### Raw data

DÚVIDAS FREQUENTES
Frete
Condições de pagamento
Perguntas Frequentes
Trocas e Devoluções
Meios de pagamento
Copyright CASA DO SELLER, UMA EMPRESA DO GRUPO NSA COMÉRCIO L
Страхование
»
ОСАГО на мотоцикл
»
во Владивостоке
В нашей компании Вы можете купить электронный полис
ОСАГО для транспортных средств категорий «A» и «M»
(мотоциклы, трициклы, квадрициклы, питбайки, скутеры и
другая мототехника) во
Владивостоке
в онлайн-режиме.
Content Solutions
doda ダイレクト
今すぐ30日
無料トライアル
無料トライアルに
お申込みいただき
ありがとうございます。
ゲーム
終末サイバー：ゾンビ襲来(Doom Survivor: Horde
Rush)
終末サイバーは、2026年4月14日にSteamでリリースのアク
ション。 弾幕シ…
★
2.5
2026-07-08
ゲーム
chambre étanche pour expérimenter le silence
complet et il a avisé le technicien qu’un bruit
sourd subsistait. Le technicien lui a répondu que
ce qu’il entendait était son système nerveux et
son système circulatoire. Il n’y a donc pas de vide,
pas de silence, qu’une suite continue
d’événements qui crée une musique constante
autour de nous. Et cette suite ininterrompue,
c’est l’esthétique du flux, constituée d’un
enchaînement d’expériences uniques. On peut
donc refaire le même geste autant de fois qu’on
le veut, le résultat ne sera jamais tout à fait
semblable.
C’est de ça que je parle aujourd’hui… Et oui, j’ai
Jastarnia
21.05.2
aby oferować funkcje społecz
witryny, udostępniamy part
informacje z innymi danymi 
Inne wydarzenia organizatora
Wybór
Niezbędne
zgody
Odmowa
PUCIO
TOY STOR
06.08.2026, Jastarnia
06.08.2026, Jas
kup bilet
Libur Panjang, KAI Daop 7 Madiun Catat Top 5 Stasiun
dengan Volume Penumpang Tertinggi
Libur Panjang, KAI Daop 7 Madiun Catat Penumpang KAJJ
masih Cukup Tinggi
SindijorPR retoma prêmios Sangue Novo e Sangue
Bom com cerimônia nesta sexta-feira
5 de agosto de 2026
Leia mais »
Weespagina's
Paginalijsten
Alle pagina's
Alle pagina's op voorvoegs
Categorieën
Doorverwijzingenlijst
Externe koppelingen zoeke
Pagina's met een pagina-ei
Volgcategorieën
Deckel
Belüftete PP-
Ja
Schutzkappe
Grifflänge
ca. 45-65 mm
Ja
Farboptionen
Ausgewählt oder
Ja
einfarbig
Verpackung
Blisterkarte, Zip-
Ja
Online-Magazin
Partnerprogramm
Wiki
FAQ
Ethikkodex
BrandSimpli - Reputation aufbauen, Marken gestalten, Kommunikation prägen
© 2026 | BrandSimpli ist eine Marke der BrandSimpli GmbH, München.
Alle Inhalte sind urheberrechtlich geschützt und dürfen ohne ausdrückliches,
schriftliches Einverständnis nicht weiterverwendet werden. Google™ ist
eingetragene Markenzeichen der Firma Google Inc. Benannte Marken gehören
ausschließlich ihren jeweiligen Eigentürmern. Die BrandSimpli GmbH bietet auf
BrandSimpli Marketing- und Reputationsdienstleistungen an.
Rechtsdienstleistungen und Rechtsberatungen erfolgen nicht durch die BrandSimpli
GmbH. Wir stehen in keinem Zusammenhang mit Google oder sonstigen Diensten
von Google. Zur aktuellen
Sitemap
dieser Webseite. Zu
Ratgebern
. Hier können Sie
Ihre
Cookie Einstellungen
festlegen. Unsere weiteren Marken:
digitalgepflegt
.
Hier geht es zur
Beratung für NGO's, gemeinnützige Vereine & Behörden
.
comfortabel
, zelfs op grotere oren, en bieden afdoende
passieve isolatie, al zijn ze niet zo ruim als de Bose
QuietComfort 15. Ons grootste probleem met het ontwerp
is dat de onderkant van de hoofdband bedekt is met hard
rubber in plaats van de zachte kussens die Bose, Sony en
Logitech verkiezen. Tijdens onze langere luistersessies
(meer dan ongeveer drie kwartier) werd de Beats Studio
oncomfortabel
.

### Exercise description
Transcribe the whole listing above exactly, leaving nothing out.

### Solution for this problem
DÚVIDAS FREQUENTES
Frete
Condições de pagamento
Perguntas Frequentes
Trocas e Devoluções
Meios de pagamento
Copyright CASA DO SELLER, UMA EMPRESA DO GRUPO NSA COMÉRCIO L
Страхование
»
ОСАГО на мотоцикл
»
во Владивостоке
В нашей компании Вы можете купить электронный полис
ОСАГО для транспортных средств категорий «A» и «M»
(мотоциклы, трициклы, квадрициклы, питбайки, скутеры и
другая мототехника) во
Владивостоке
в онлайн-режиме.
Content Solutions
doda ダイレクト
今すぐ30日
無料トライアル
無料トライアルに
お申込みいただき
ありがとうございます。
ゲーム
終末サイバー：ゾンビ襲来(Doom Survivor: Horde
Rush)
終末サイバーは、2026年4月14日にSteamでリリースのアク
ション。 弾幕シ…
★
2.5
2026-07-08
ゲーム
chambre étanche pour expérimenter le silence
complet et il a avisé le technicien qu’un bruit
sourd subsistait. Le technicien lui a répondu que
ce qu’il entendait était son système nerveux et
son système circulatoire. Il n’y a donc pas de vide,
pas de silence, qu’une suite continue
d’événements qui crée une musique constante
autour de nous. Et cette suite ininterrompue,
c’est l’esthétique du flux, constituée d’un
enchaînement d’expériences uniques. On peut
donc refaire le même geste autant de fois qu’on
le veut, le résultat ne sera jamais tout à fait
semblable.
C’est de ça que je parle aujourd’hui… Et oui, j’ai
Jastarnia
21.05.2
aby oferować funkcje społecz
witryny, udostępniamy part
informacje z innymi danymi 
Inne wydarzenia organizatora
Wybór
Niezbędne
zgody
Odmowa
PUCIO
TOY STOR
06.08.2026, Jastarnia
06.08.2026, Jas
kup bilet
Libur Panjang, KAI Daop 7 Madiun Catat Top 5 Stasiun
dengan Volume Penumpang Tertinggi
Libur Panjang, KAI Daop 7 Madiun Catat Penumpang KAJJ
masih Cukup Tinggi
SindijorPR retoma prêmios Sangue Novo e Sangue
Bom com cerimônia nesta sexta-feira
5 de agosto de 2026
Leia mais »
Weespagina's
Paginalijsten
Alle pagina's
Alle pagina's op voorvoegs
Categorieën
Doorverwijzingenlijst
Externe koppelingen zoeke
Pagina's met een pagina-ei
Volgcategorieën
Deckel
Belüftete PP-
Ja
Schutzkappe
Grifflänge
ca. 45-65 mm
Ja
Farboptionen
Ausgewählt oder
Ja
einfarbig
Verpackung
Blisterkarte, Zip-
Ja
Online-Magazin
Partnerprogramm
Wiki
FAQ
Ethikkodex
BrandSimpli - Reputation aufbauen, Marken gestalten, Kommunikation prägen
© 2026 | BrandSimpli ist eine Marke der BrandSimpli GmbH, München.
Alle Inhalte sind urheberrechtlich geschützt und dürfen ohne ausdrückliches,
schriftliches Einverständnis nicht weiterverwendet werden. Google™ ist
eingetragene Markenzeichen der Firma Google Inc. Benannte Marken gehören
ausschließlich ihren jeweiligen Eigentürmern. Die BrandSimpli GmbH bietet auf
BrandSimpli Marketing- und Reputationsdienstleistungen an.
Rechtsdienstleistungen und Rechtsberatungen erfolgen nicht durch die BrandSimpli
GmbH. Wir stehen in keinem Zusammenhang mit Google oder sonstigen Diensten
von Google. Zur aktuellen
Sitemap
dieser Webseite. Zu
Ratgebern
. Hier können Sie
Ihre
Cookie Einstellungen
festlegen. Unsere weiteren Marken:
digitalgepflegt
.
Hier geht es zur
Beratung für NGO's, gemeinnützige Vereine & Behörden
.
comfortabel
, zelfs op grotere oren, en bieden afdoende
passieve isolatie, al zijn ze niet zo ruim als de Bose
QuietComfort 15. Ons grootste probleem met het ontwerp
is dat de onderkant van de hoofdband bedekt is met hard
rubber in plaats van de zachte kussens die Bose, Sony en
Logitech verkiezen. Tijdens onze langere luistersessies
(meer dan ongeveer drie kwartier) werd de Beats Studio
oncomfortabel
.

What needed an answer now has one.